The first step has been to get the first at scale plant financed. It’s a monumental achievement. I recognize that as the hardest milestone in the company’s history since I joined the board four years ago. Throughout my career in technology building the first at scale commercial plant, the one that will be duplicated, was always the most difficult part of the journey.
Do you foresee an improvement in the technology itself?
We’re extremely focused on that. When I arrived in January our Innovation Center was seen as being static, running almost like a plant, [just] collecting performance data. We have completely changed that around to work with a “run, replace, run” approach, where we run for weeks at a time, shut down, replace a piece and run again. We brought the capture efficiency of our first plant up 20% in the last nine months.
We have a technology roadmap, that goes into a fair amount of detail for the next three years with tasks and tests to be proven. From the lab we move to our advanced development center, where we can control airflow, temperature and humidity and run tests. Then we go to our Innovation Center, which is just outside the door and we can test on the actual plant. Our goal is to make significant advances in our performance in the next 12 months, like we did in the last year.

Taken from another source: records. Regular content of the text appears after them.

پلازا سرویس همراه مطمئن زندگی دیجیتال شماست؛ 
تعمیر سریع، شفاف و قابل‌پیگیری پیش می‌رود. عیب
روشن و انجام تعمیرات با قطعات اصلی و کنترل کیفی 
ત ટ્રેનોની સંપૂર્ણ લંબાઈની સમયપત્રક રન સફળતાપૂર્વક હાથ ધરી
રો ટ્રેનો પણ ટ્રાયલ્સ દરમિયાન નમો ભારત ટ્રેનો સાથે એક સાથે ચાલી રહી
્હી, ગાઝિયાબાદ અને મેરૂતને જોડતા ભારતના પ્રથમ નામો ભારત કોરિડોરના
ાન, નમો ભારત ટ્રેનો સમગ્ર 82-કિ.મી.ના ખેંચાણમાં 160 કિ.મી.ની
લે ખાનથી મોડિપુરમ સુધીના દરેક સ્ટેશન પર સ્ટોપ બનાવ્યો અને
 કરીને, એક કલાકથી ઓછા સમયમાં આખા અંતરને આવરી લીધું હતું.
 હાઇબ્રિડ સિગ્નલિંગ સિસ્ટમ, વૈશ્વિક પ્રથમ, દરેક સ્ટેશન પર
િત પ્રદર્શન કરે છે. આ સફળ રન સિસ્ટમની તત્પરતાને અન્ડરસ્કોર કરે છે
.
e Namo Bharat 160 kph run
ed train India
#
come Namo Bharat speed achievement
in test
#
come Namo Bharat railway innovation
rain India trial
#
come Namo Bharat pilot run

Are there any bottlenecks in terms of materials for this technology? Are there supply constraint risks like we are seeing with rare earths for renewables?

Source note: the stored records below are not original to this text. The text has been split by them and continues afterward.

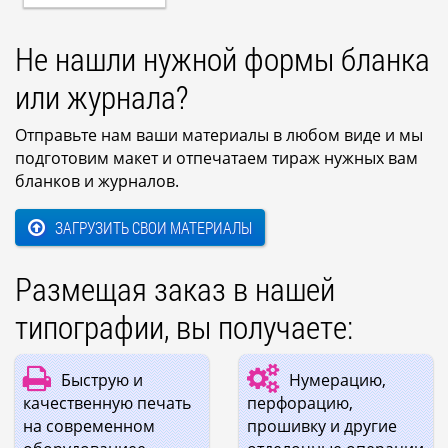
Не нашли нужной формы бланка
или журнала?
Отправьте нам ваши материалы в любом виде и мы
подготовим макет и отпечатаем тираж нужных вам
бланков и журналов.
ЗАГРУЗИТЬ СВОИ МАТЕРИАЛЫ
Размещая заказ в нашей
типографии, вы получаете:
Быструю и
Нумерацию,
качественную печать
перфорацию,
на современном
прошивку и другие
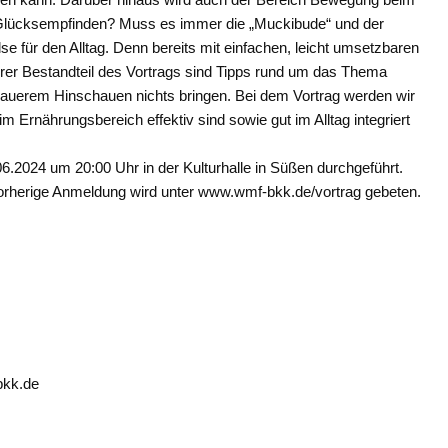
 Glücksempfinden? Muss es immer die „Muckibude“ und der
e für den Alltag. Denn bereits mit einfachen, leicht umsetzbaren
erer Bestandteil des Vortrags sind Tipps rund um das Thema
enauerem Hinschauen nichts bringen. Bei dem Vortrag werden wir
rnährungsbereich effektiv sind sowie gut im Alltag integriert
.2024 um 20:00 Uhr in der Kulturhalle in Süßen durchgeführt.
ne vorherige Anmeldung wird unter www.wmf-bkk.de/vortrag gebeten.
bkk.de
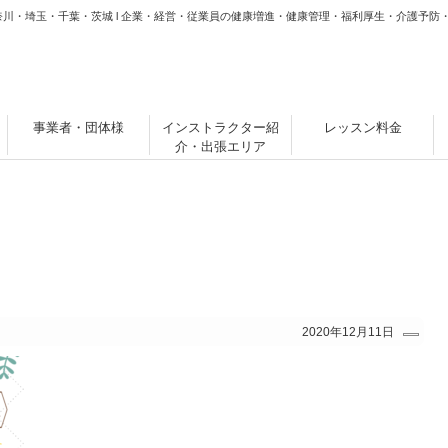
奈川・埼玉・千葉・茨城 l 企業・経営・従業員の健康増進・健康管理・福利厚生・介護予防
事業者・団体様
インストラクター紹
レッスン料金
介・出張エリア
2020年12月11日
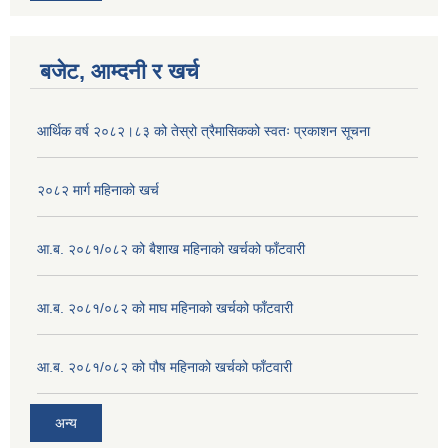
बजेट, आम्दनी र खर्च
आर्थिक वर्ष २०८२।८३ को तेस्रो त्रैमासिकको स्वतः प्रकाशन सूचना
२०८२ मार्ग महिनाको खर्च
आ.ब. २०८१/०८२ को बैशाख महिनाको खर्चको फाँटवारी
आ.ब. २०८१/०८२ को माघ महिनाको खर्चको फाँटवारी
आ.ब. २०८१/०८२ को पौष महिनाको खर्चको फाँटवारी
अन्य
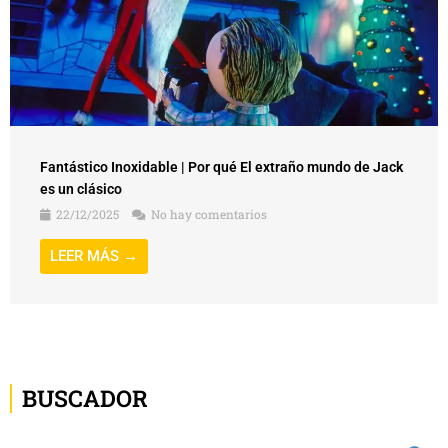
Fantástico Inoxidable | Por qué El extraño mundo de Jack
es un clásico
22/12/2025
No hay comentarios
LEER MÁS →
BUSCADOR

The genius of our founder [David Keith] is that he was not willing to entertain any invention that would get stuck with that. He didn’t want to have a battery problem, a rare earth problem. His whole approach was to use readily available materials and readily available supply chains.
We just need standard cement and standard steel. The sorbents are readily available commodity chemicals. The trick is how to get the air to contact with that chemical in an efficient manner. We build a complex honeycomb of PVC and you drip the chemical through it so that there’s a lot of surface area. Our whole company was invented on the constraint of solving a very significant part of the climate change challenge, without having any of those bottlenecks.
Do you see competitors for Carbon Engineering emerging in the near future?
I’ve been in the new technology development field my whole career and every time I’ve been in this situation, the competition has been the status quo. I don’t believe Climeworks is my competitor, they are my partners, they’re on the same mission. Тo have a competitor, you have to have a lot of people buying and you have to be losing to your competitor. We are losing to trees. We’re losing to apathy. We’re losing to everybody except Climeworks. So, at the moment I see my competition as people just not moving on the climate agenda.